Zyh716/WSDM2022-C2CRS

About evaluation

Closed this issue · 7 comments

Hi yuanhang,
first of all, thanks for your work. The results of Dist2, 3, 4 on the KGSF dialogue module reported in the paper are different from those reported in the KGSF paper itself. Is this because you and KGSF use different evaluation scripts? If the answer is yes, can you specify the difference between KGSF's evaluation script and yours.
Thanks a lot! Lucy

Hello, You can see our Dist@N method in this file(https://github.com/Zyh716/WSDM2022-C2CRS/blob/main/crslab/evaluator/standard.py). Especially starting from line 118.

We use this method to compute the Dist@N for C2CRS and all baselines (including KGSF).

wow! Thanks for your quick reply. I will check this carefully!

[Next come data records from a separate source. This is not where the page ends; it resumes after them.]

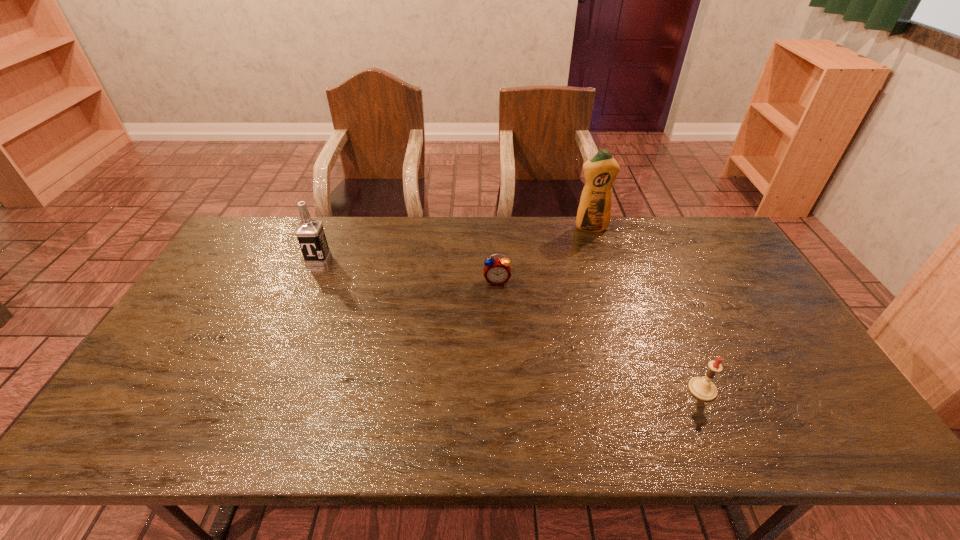
The width and height of the screenshot is (960, 540). In order to click on free space located 0.320m on the back of the candle in this screenshot , I will do `click(659, 289)`.

Locate an element on the screen. The width and height of the screenshot is (960, 540). vacant space located 0.390m on the front-facing side of the alarm clock is located at coordinates (502, 397).

The width and height of the screenshot is (960, 540). What are the coordinates of `detergent that is at the far edge` in the screenshot? It's located at (594, 212).

Image resolution: width=960 pixels, height=540 pixels. What are the coordinates of `vodka that is at the far edge` in the screenshot? It's located at (310, 233).

Locate an element on the screen. The image size is (960, 540). vacant space at the far edge of the desktop is located at coordinates (329, 226).

I want to click on free space at the near edge of the desktop, so click(x=221, y=440).

In the image, there is a desktop. What are the coordinates of `blank space at the left edge` in the screenshot? It's located at (247, 285).

Where is `vacant area between the nearest object and the alarm clock`? The height and width of the screenshot is (540, 960). vacant area between the nearest object and the alarm clock is located at coordinates (600, 335).

Find the location of `vacant space in between the leftmost object and the nearest object`. vacant space in between the leftmost object and the nearest object is located at coordinates (511, 324).

I want to click on vacant space that is in between the candle and the tallest object, so click(646, 308).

Hey, yuanhang, sorry to bother you again. When I use sh script/redial/eval/redial_rec_eval.sh, they report the result of Hit@N. I want to know, Hit@N=Recall@N in this work? Also, it took me so long to train the recommendation module, about 2 days(using CPU, default settings in repo), is this right?

  1. Yes, Hit@N=Recall@N in this work
  2. In a 3090, it approximately spends 2.5 hours to finish the pre-training, 0.5 hours to finish the fine-tuning onrecommendation task, 8 hours to finish the fine-tuning on generation task. You can refer to this time. I have not run on the CPU and not quite know the time it will spend

The reason is I should set CUDA_VISIBLE_DEVICES=0. Thanks again!

The reason is I should set CUDA_VISIBLE_DEVICES=0. Thanks again!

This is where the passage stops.